# 3+ Monitors



## Barnytron (Dec 27, 2011)

I am looking for a solution to use 3 monitors on FreeBSD. At the moment I use a HD 6870 on Windows/Linux but this isn't possible on FreeBSD due to the card requiring KMS.

I was thinking of buying 2x GeForce 9800 GT's, but I am unsure if I will be able to configure this correctly to have 3 separate workspaces not one spread across all the monitors as I will be using i3-wm.

Does anyone have a setup like this, or can give advice.

Thanks.


----------



## gentoobob (Jan 11, 2012)

I read an article a while back that FreeBSD doesn't support SLI yet.  If that is what you are trying to do with the 2 9800's.


----------



## BuSerD (Feb 12, 2012)

I've been using dual monitors for a few years on fbsd FreeBSD. Recently switched jobs and some additional responsibilities have me considering the increase to tri-monitors. Being used to researching things before attempting them I went to the nvidia documentation:

http://us.download.nvidia.com/XFree86/FreeBSD-x86_64/290.10/README/sli.html 

SLI is reported as "supported" and step by step instructions for configuration is provided. Probably a good idea to read more of docs before I proceed with the build but I hope this helps you on your way.


----------



## bbzz (Feb 12, 2012)

Yes it's possible and you don't need SLI for this, since you want separate workspaces per video output. I was able to do this before; you need to set it up in *xorg.conf*. It was really simple, but it was while ago and I can't remember what I did exactly.
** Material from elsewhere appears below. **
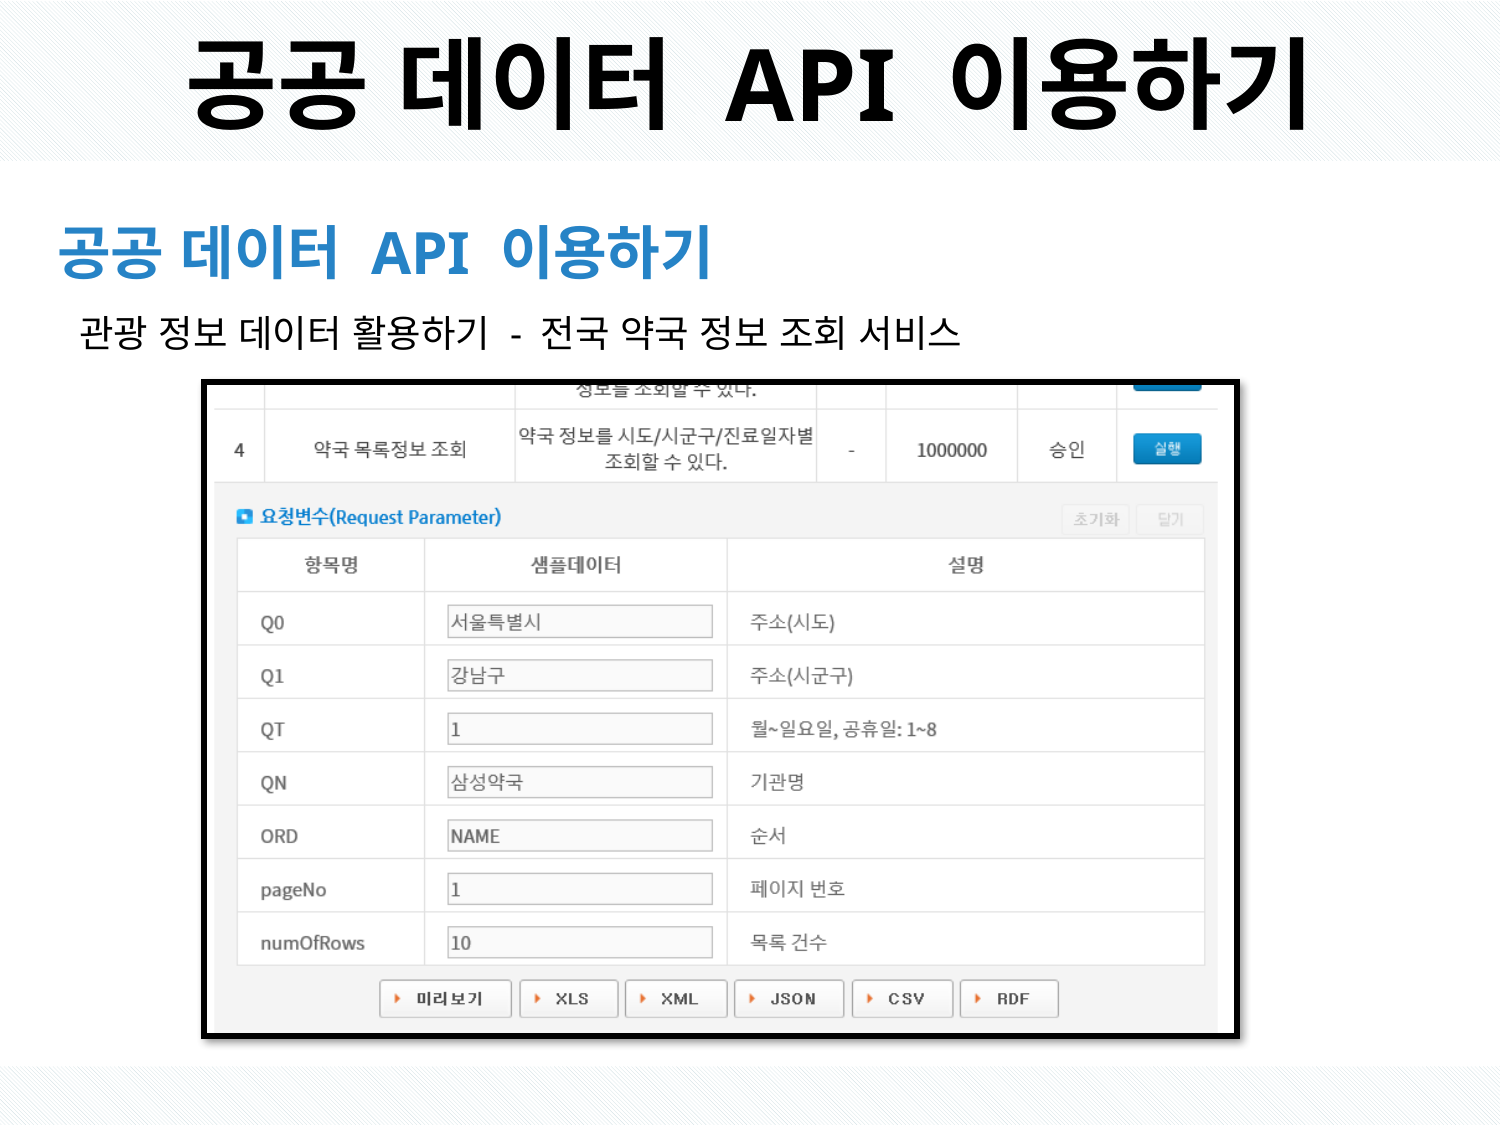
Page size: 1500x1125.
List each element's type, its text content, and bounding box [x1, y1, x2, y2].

But at least you know it can be done. 

edit: I forgot to say I used two nvidia cards, not radeon. Not sure about radeon.


----------



## wblock@ (Feb 12, 2012)

Actually, it may not work with the newer xorg; I tested with PCIe and PCI Radeons a while back.  http://forums.freebsd.org/showthread.php?t=28768 has some patches that may be required.  Someday, I need to test those again.


----------